Singapore businesses will invest more on the Chinese mainland if China further improves its business environment, Lim Hwee Hua, deputy speaker of the Singaporean Parliament, said in Shanghai on Friday.

 

"China is considered a powerful engine for Asia's economic development which will create more business opportunities for overseas investors," Lim said at the China-Singapore Partnership Forum 2003 which closed on Friday.

 

But the opportunities will be greater still if China does more to accommodate investors, beyond the reforms introduced when it joined the World Trade Organization, she said.

 

Her remarks were echoed by Lois Dougan Tretiak, vice-president of the China Economist Corporate Network, who said the country should advance its social credit system to ease consumer concerns.

 

Tretiak suggested China avoid duplicating projects in different regions.

 

She said a project's design and construction should be market-driven rather than government planned.

 

More than 350 business people, economists and government officials took part in the forum which was sponsored by Singapore-based Temasek Holdings, CapitaLand and International Enterprise (IE) Singapore.

 

Participants from the United States, Britain, Australia, Europe and the Middle East considered the forum a platform for new Sino-foreign economic co-operation.

 

They suggested local Chinese government departments should give more support to the development of private firms since they contribute half of the nation's gross domestic product.

 

Lim, also the managing director (strategic relations) of Temasek Holdings, said Singapore companies have invested more than US$20 billion in manufacturing, real estate, commerce and finance on the Chinese mainland.

 

"They are trying to enlarge their share of the Chinese market by putting more money into it," she said.

 

CapitaLand, for example, has injected 5 billion yuan (US$600 million) into real estate projects in Shanghai.

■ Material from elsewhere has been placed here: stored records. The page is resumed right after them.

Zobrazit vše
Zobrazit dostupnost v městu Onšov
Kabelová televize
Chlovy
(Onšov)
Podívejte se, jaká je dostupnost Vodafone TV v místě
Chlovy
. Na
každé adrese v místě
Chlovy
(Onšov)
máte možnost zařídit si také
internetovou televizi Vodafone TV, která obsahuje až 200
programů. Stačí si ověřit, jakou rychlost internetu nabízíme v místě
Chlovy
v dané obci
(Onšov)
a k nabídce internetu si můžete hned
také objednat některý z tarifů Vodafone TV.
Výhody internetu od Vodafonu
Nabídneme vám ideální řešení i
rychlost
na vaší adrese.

The projects will cost 7 billion yuan (US$846 million) more before they are completed, said CapitaLand President Liew Mun Leong.

 

"New investment on the mainland within the next three to five years is expected to exceed this (combined) figure of 12 billion yuan (US$1.45 billion)," Liew said.

 

Lee Yi Shyan, chief executive officer of IE Singapore, said Singapore will bring more funds, technology and management expertise to the mainland to develop a win-win partnership.